ADA, American Diabetes Association; AUC, area under the curve; BMI, body mass index; BP, blood pressure; CI, confidence interval; DBP, diastolic blood pressure; DI, disposition index; FPG, fasting plasma glucose; HbA1c, Glycated Hemoglobin; HDL-C, high-density lipoprotein cholesterol; HOMA-IR homeostasis model assessment of insulin resistance; HOMA-β, homeostasis model assessment of β-cellfunction; IDF, International Diabetes Federation; IGI, insulinogenic index; LDL-C, low-density lipoprotein cholesterol; NDD, newly diagnosed diabetes; NGT, normal glucose tolerance; OGTT, oral glucose tolerance test; ROC, receiver operating characteristic; SBP, systolic blood pressure; SD, standard deviations; TC, total cholesterol; TG, triglycerides; WHO, World Health Organization.

Data Sharing Statement

The datasets used in this study are available on request from the corresponding author.

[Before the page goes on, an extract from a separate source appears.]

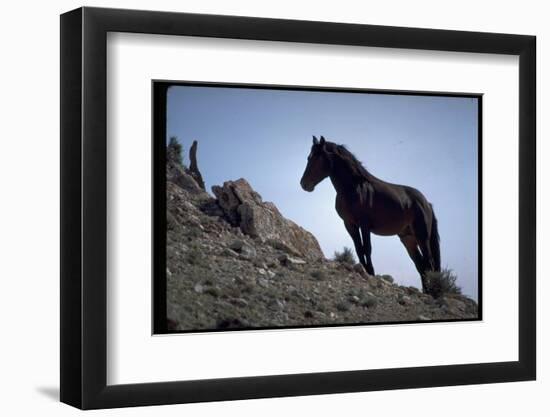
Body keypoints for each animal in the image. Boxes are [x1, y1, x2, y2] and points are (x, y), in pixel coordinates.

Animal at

Ethics Approval and Informed Consent

This study was approved by the ethical review committee of the First Affiliated Hospital of Chongqing Medical University in accordance with the principles of the Helsinki Declaration (approval no.2014-1-6). In this retrospective study, all data remained anonymous, and the requirement for written informed consent from patients was waived. Written informed consent from participants was not required in accordance with local/national guidelines.

Author Contributions

All authors made a significant contributions to the research, whether through conception, study design, data acquisition, analysis and interpretation, or in all these areas. All authors have drafted, written, substantially revised, or critically reviewed the article, and agreed on the journal for submission. Additionally, All authors have agreed on the journal to which the article has been submitted; and agree to be accountable for all aspects of the work.

Disclosure

The authors declare no competing interests in this work.